AIM OF THE EXERCISE:
A word-for-word repetition of all the entries is required.

[SOURCE RECORDS — start]

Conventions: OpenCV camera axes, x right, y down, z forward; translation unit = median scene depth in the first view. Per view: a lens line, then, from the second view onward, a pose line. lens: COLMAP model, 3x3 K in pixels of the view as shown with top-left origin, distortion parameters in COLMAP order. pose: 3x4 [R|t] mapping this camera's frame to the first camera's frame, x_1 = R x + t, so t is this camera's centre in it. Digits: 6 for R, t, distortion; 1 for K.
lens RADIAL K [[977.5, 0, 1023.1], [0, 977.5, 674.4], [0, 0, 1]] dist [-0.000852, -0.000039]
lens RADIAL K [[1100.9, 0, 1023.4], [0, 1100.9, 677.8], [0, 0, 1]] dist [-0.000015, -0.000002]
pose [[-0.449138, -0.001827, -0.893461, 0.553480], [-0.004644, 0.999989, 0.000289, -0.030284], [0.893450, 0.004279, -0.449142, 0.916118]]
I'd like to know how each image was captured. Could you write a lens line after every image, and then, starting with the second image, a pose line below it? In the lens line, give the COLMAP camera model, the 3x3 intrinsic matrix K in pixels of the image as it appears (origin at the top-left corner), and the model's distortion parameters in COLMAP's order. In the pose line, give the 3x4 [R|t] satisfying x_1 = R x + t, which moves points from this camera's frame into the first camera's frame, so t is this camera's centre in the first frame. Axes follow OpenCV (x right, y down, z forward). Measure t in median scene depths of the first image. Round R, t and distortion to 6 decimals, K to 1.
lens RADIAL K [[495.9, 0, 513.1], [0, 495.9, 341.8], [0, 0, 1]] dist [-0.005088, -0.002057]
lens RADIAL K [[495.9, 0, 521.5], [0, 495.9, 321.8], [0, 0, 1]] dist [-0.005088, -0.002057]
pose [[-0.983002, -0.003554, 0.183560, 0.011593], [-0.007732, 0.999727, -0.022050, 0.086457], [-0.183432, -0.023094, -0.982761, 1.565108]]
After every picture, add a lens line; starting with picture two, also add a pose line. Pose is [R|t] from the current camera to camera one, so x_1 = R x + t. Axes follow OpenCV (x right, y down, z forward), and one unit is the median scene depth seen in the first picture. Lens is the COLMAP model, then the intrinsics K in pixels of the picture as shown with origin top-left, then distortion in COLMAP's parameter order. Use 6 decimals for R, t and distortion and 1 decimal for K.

[SOURCE RECORDS — finish]

SOLUTION BELOW:
Conventions: OpenCV camera axes, x right, y down, z forward; translation unit = median scene depth in the first view. Per view: a lens line, then, from the second view onward, a pose line. lens: COLMAP model, 3x3 K in pixels of the view as shown with top-left origin, distortion parameters in COLMAP order. pose: 3x4 [R|t] mapping this camera's frame to the first camera's frame, x_1 = R x + t, so t is this camera's centre in it. Digits: 6 for R, t, distortion; 1 for K.
lens RADIAL K [[977.5, 0, 1023.1], [0, 977.5, 674.4], [0, 0, 1]] dist [-0.000852, -0.000039]
lens RADIAL K [[1100.9, 0, 1023.4], [0, 1100.9, 677.8], [0, 0, 1]] dist [-0.000015, -0.000002]
pose [[-0.449138, -0.001827, -0.893461, 0.553480], [-0.004644, 0.999989, 0.000289, -0.030284], [0.893450, 0.004279, -0.449142, 0.916118]]
I'd like to know how each image was captured. Could you write a lens line after every image, and then, starting with the second image, a pose line below it? In the lens line, give the COLMAP camera model, the 3x3 intrinsic matrix K in pixels of the image as it appears (origin at the top-left corner), and the model's distortion parameters in COLMAP's order. In the pose line, give the 3x4 [R|t] satisfying x_1 = R x + t, which moves points from this camera's frame into the first camera's frame, so t is this camera's centre in the first frame. Axes follow OpenCV (x right, y down, z forward). Measure t in median scene depths of the first image. Round R, t and distortion to 6 decimals, K to 1.
lens RADIAL K [[495.9, 0, 513.1], [0, 495.9, 341.8], [0, 0, 1]] dist [-0.005088, -0.002057]
lens RADIAL K [[495.9, 0, 521.5], [0, 495.9, 321.8], [0, 0, 1]] dist [-0.005088, -0.002057]
pose [[-0.983002, -0.003554, 0.183560, 0.011593], [-0.007732, 0.999727, -0.022050, 0.086457], [-0.183432, -0.023094, -0.982761, 1.565108]]
After every picture, add a lens line; starting with picture two, also add a pose line. Pose is [R|t] from the current camera to camera one, so x_1 = R x + t. Axes follow OpenCV (x right, y down, z forward), and one unit is the median scene depth seen in the first picture. Lens is the COLMAP model, then the intrinsics K in pixels of the picture as shown with origin top-left, then distortion in COLMAP's parameter order. Use 6 decimals for R, t and distortion and 1 decimal for K.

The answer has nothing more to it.